PJM accepted a staff recommendation to split the project into three components, including one to be undertaken by PSE&G to do work at Artificial Island in Lower Alloways Creek where an affiliate operates three nuclear power plants.
The project decision has been closely anticipated by industry officials and energy analysts because it is the first transmission upgrade in PJM to be competitively bid out, instead of ordering the incumbent utility (in this case, Atlantic City Electric) to do the work.
At one point the PJM staff had recommended that PSE&G
complete the entire project, but that decision was reversed this spring when it proposed Pepco Holdings, Inc. and LS Power undertake parts of the upgrade. If PSE&G had undertaken the entire project, the utility estimated the cost would have run between $280 million and $320 million.
The work assigned to PSE&G involves upgrading a Salem substation and installing other equipment — at an estimated investment of between $100 million and $130 million, according to the company.
“We continue to believe that our project proposal was the best one from both a technical and cost perspective, and are therefore disappointed that our entire solution was not ultimately accepted,’’ said Karen Johnson, a PSE&G spokeswoman.
[related]The motivation behind the PJM upgrades is to generate maximum power from all three Artificial Island nuclear units while maintaining the transmission system within limits during various contingencies and line outages, according to PJM.

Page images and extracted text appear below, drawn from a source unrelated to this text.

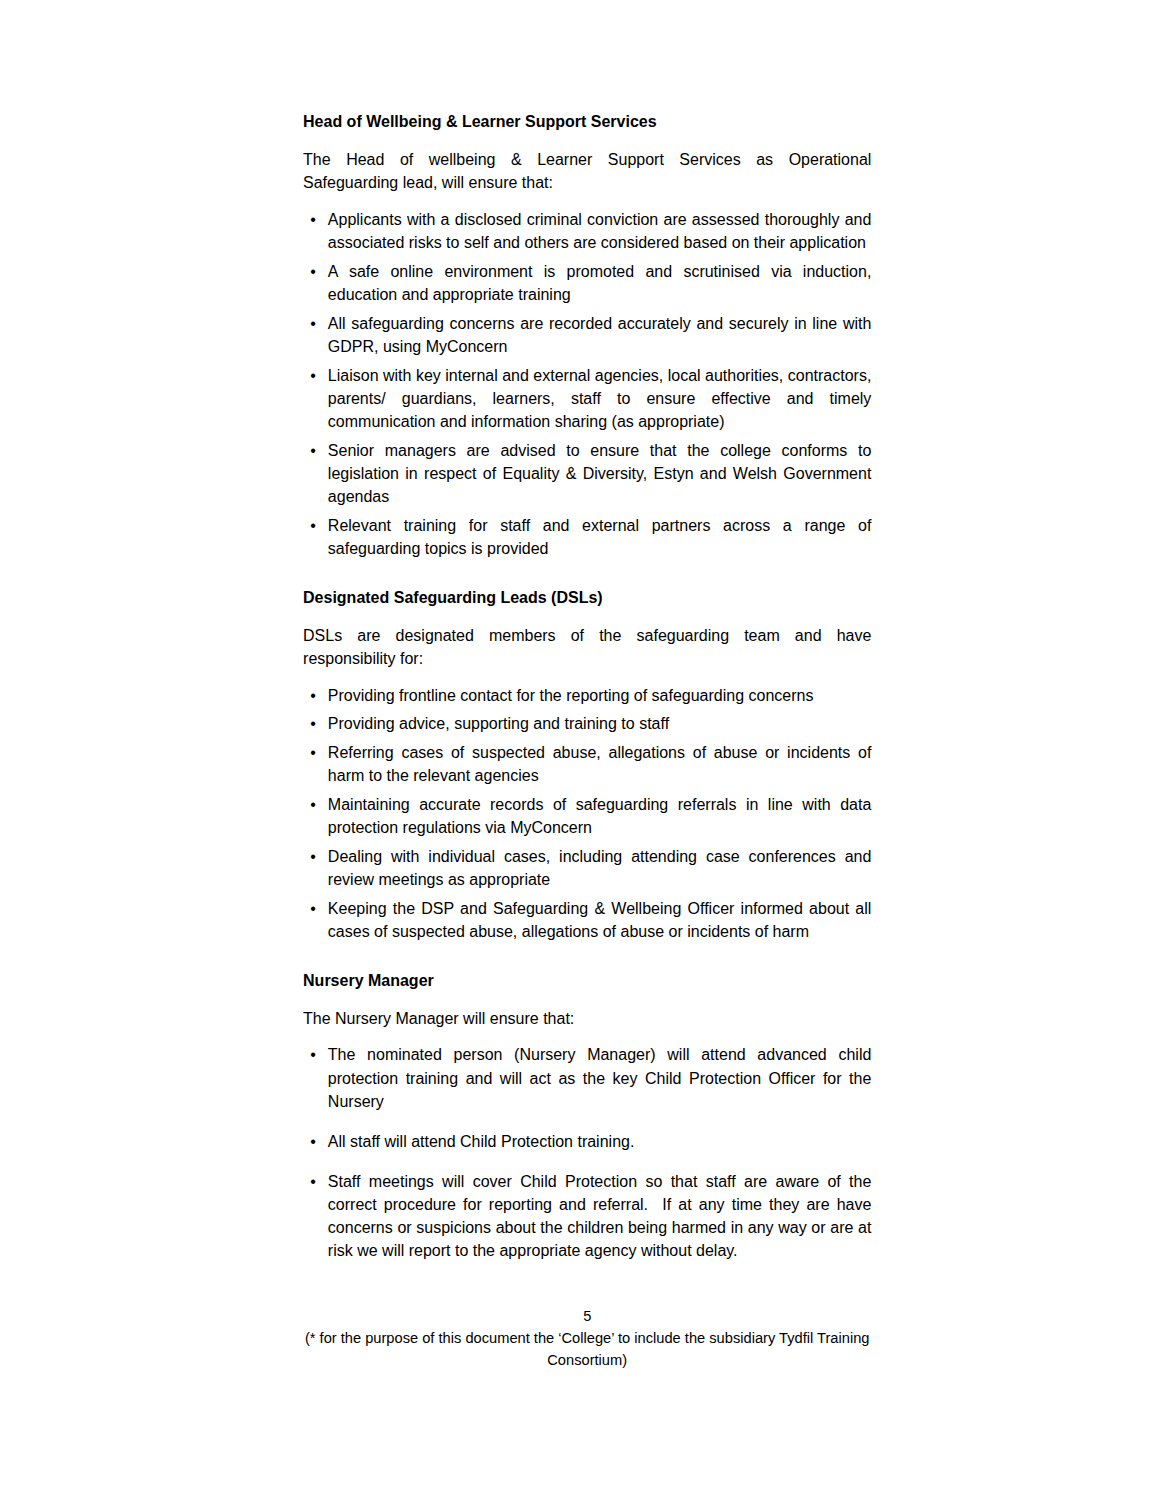Head of Wellbeing & Learner Support Services
The Head of wellbeing & Learner Support Services as Operational Safeguarding lead, will ensure that:
Applicants with a disclosed criminal conviction are assessed thoroughly and associated risks to self and others are considered based on their application
A safe online environment is promoted and scrutinised via induction, education and appropriate training
All safeguarding concerns are recorded accurately and securely in line with GDPR, using MyConcern
Liaison with key internal and external agencies, local authorities, contractors, parents/ guardians, learners, staff to ensure effective and timely communication and information sharing (as appropriate)
Senior managers are advised to ensure that the college conforms to legislation in respect of Equality & Diversity, Estyn and Welsh Government agendas
Relevant training for staff and external partners across a range of safeguarding topics is provided
Designated Safeguarding Leads (DSLs)
DSLs are designated members of the safeguarding team and have responsibility for:
Providing frontline contact for the reporting of safeguarding concerns
Providing advice, supporting and training to staff
Referring cases of suspected abuse, allegations of abuse or incidents of harm to the relevant agencies
Maintaining accurate records of safeguarding referrals in line with data protection regulations via MyConcern
Dealing with individual cases, including attending case conferences and review meetings as appropriate
Keeping the DSP and Safeguarding & Wellbeing Officer informed about all cases of suspected abuse, allegations of abuse or incidents of harm
Nursery Manager
The Nursery Manager will ensure that:
The nominated person (Nursery Manager) will attend advanced child protection training and will act as the key Child Protection Officer for the Nursery
All staff will attend Child Protection training.
Staff meetings will cover Child Protection so that staff are aware of the correct procedure for reporting and referral. If at any time they are have concerns or suspicions about the children being harmed in any way or are at risk we will report to the appropriate agency without delay.
5 (* for the purpose of this document the ‘College’ to include the subsidiary Tydfil Training Consortium)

For energy companies, building new and upgrading existing transmission lines has become an increasingly lucrative part of their business plan, in part because they earn a higher return on their investment than when they maintain the poles and wires delivering power directly to homes and businesses.

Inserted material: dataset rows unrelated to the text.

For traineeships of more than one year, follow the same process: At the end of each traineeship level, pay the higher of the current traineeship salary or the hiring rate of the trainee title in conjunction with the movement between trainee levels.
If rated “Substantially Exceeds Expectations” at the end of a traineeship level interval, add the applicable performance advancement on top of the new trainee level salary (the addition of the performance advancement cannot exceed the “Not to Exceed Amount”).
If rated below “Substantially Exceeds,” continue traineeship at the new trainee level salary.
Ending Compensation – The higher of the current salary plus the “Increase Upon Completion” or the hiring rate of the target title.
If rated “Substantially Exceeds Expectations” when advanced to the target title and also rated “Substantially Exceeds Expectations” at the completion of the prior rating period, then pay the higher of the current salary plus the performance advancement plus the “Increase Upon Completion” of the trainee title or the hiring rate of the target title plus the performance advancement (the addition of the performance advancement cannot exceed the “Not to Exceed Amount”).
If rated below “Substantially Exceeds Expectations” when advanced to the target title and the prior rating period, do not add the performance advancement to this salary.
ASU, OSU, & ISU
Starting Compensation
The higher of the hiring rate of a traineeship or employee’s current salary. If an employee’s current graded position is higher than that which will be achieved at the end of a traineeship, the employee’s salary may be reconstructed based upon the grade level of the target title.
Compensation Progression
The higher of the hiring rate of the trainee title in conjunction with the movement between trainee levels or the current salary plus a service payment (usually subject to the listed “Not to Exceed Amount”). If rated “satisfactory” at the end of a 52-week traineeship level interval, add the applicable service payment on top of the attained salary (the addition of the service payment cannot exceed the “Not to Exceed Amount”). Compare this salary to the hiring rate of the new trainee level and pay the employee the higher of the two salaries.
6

That is especially true in PSE&G’s case. In the next five years, the Newark utility wants to invest up to $10 billion in such projects.
In deciding to split the project into three components, PJM staff suggested LS Power’s proposal to build a submarine power line under the Delaware River was the most environmentally friendly of the various proposed routes and would have the least trouble in securing the necessary permits.

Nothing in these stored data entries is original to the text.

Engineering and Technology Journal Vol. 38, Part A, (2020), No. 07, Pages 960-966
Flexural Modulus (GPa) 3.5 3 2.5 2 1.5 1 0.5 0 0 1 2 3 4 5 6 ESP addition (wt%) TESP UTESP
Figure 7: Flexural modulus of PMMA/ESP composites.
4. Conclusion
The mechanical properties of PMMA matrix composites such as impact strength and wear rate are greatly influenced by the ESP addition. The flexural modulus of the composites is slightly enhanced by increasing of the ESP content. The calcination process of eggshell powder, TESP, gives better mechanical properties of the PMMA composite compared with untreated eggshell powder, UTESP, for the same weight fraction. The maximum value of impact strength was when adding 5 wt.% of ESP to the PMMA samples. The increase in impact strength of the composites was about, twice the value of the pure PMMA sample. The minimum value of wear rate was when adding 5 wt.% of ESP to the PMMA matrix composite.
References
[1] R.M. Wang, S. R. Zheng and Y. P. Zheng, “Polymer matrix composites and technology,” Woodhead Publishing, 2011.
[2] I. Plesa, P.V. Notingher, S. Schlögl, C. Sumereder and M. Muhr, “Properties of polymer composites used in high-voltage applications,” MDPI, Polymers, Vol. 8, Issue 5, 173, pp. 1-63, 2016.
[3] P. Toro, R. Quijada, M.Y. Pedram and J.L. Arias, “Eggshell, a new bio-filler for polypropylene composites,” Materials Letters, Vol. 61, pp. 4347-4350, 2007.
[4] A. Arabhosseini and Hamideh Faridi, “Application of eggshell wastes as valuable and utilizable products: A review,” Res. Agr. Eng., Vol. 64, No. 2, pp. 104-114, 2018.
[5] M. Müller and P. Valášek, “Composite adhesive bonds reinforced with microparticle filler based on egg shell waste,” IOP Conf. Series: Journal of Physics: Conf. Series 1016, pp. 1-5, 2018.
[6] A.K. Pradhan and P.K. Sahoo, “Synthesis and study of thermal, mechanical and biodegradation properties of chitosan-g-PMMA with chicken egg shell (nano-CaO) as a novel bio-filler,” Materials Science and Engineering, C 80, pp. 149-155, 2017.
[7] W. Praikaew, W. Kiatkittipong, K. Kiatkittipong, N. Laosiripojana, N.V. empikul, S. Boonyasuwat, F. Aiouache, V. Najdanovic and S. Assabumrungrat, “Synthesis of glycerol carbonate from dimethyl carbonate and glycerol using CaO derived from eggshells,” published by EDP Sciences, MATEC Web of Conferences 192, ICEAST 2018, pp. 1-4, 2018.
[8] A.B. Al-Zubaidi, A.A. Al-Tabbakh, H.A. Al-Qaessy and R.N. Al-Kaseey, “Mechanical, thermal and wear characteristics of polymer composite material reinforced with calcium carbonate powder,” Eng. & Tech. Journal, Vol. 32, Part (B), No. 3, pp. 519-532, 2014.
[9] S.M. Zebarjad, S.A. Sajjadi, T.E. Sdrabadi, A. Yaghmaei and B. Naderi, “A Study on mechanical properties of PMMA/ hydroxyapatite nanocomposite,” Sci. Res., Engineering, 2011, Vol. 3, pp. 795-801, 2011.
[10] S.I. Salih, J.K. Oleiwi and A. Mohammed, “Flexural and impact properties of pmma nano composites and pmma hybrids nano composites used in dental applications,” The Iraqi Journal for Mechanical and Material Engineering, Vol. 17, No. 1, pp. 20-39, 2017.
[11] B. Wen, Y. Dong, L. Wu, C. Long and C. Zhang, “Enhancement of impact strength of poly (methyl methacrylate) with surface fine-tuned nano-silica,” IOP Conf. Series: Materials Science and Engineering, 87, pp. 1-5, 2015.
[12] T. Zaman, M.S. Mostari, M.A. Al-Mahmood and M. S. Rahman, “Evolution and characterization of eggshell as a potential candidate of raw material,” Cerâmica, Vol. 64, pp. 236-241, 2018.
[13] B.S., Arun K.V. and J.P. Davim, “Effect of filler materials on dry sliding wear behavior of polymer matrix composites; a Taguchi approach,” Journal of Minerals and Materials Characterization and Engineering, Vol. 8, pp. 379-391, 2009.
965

PJM also rejected PSE&G’s proposal to build a 6-mile link through the Supawna National Wildlife Refuge and state wildlife management areas. The proposed route led the New Jersey Board of Public Utilities to question PJM about why staff originally designated it as a preferred route.
Barring any unforeseen delays, the upgrades to the transmission system ought to be operational sometime in 2019, according to Paula DuPont Kidd, a spokeswoman for PJM. The reliability issues in the system stem, in part, from the isolated location of the three nuclear units in sparsely populated Salem County.